EXCLUSIVE: After working together selectively on the indie film hits Half Nelson, Blue Valentine and the recently wrapped The Place Beyond The Pines while separately making 20 films over the past seven years, producers Lynette Howell and Jamie Patricof have partnered in a new company. They’ve launched Electric City Entertainment, and say they have raised several million dollars in money to option and develop material. They aim to continue finding emerging independent filmmakers, like Half Nelson‘s Ryan Fleck and Anna Boden, and Blue Valentine‘s Derek Cianfrance, who helmed The Place Beyond the Pines. But they also want to work on larger-scale independent films in the $10 million-$30 million range, and have the chance to grow with those filmmakers as they take on more ambitious fare.
Strong producers have reasserted themselves in the changed indie film landscape. Several years ago, the market became flooded with bloated-budget films from a deep pool of hedge fund money and studio-backed art house distributors, and anybody could do it. Indies crashed along with the economy, and the indie game has re-emerged as a more disciplined game. Producers with strong filmmaker and funding relationships are thriving. Howell and Patricof felt they could do that better working together on all their projects. Crystal Powell and Katie McNeill will be production VPs, and Mark Tuohy director of development.
“Jamie and I started the same time bringing financing to the films, engaging creatively from our relationships with filmmakers down to budgeting the films,” Howell told me. “We made 20 films separately, three together. We realized we had worked out our own models but that we share the exact same philosophy. And when we partnered, it worked well.”
They decided to formalize the relationship after producing The Place Beyond The Pines, their follow-up with Blue Valentine helmer Cianfrance that stars Ryan Gosling, Bradley Cooper, Eva Mendes, Rose Byrne and Ray Liotta. At a $15 million budget, the film dwarfs the $4 million Cianfrance spent on Blue Valentine, but Howell and Patricof see a niche for films studios aren’t making, with pedigreed filmmakers and strong casts, and a shot at crossover business.
“We want to focus on movies like Pines, filmmaker-driven star vehicles that are genre but bigger,” Patricof said. “Make that film at a studio and it would have cost $30 million, but we made it for half that. Filmmakers want room to create, but they want structure as well. We have found that when it comes to talent like Ryan Gosling, Michelle Williams or Eva Mendes, they don’t do this for the payday, they really want a movie that works, and one that gets seen by people. We see this as an opportunity to create a home for filmmakers.”
The first projects under the new banner consist of films and a TV pilot they developed separately but are bringing together under Electric City:
— Hate Mail, the next film by Fleck and Boden, about the impact that hate mail takes on the lives of the recipients in Manhattan.

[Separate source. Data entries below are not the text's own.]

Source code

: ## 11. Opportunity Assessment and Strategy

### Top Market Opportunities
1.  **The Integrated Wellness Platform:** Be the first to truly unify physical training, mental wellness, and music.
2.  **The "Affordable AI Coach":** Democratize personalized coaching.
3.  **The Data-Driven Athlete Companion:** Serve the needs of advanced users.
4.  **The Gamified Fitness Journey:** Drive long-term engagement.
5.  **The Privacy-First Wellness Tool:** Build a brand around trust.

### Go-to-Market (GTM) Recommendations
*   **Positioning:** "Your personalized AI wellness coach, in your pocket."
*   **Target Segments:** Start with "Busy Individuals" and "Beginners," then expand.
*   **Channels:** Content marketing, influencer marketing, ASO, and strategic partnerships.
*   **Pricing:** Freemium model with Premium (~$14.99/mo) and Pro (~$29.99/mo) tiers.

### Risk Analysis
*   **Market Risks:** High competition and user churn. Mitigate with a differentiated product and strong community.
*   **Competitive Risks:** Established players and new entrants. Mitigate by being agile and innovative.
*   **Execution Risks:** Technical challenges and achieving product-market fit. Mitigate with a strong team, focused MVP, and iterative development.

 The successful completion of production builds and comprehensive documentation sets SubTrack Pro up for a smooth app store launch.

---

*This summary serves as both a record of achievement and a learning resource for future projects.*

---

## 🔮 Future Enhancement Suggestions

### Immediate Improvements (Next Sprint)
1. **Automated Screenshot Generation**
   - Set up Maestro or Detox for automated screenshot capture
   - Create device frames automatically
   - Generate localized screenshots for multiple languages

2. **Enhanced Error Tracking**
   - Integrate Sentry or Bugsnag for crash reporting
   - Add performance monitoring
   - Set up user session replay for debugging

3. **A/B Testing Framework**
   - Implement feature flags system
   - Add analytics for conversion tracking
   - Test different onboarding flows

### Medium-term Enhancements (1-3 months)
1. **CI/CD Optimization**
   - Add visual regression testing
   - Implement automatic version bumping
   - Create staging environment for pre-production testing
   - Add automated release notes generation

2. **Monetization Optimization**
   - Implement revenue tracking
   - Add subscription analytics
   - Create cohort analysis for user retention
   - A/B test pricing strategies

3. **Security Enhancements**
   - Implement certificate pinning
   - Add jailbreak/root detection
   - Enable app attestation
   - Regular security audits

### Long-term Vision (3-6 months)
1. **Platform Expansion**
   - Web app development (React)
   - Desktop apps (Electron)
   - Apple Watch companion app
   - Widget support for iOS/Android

— Big Eyes, on which they have partnered to produce with Tim Burton a fact-based drama that will be directed by Ed Wood scribes Scott Alexander and Larry Karaszewski. The film’s about Margaret Keane, a San Francisco artist responsible for the wildly popular mass merchandised paintings of big-eyed children in the 1950s, only to have her husband claim authorship.
— Coward, an elevated genre film about a master heist planner being scripted by Ed Brubaker from his graphic novel, with David Slade directing.
— Muscle, an HBO series being scripted by Cianfrance.
Howell, who started in theater in Britain with such shows as The Full Monty and Big River before forming Silverwood Films in 2005, continues to be a Sundance Lab Advisor. Both she and Patricof, who started in TV before forming Hunting Lane Films, will continue mentoring new filmmakers for Sundance and IFP, and said the Sundance Festival will continue to be a focus for the new company.
“You’ve be hard-pressed to find great indie filmmakers over the last two decades whose first films weren’t at Sundance,” Howell said.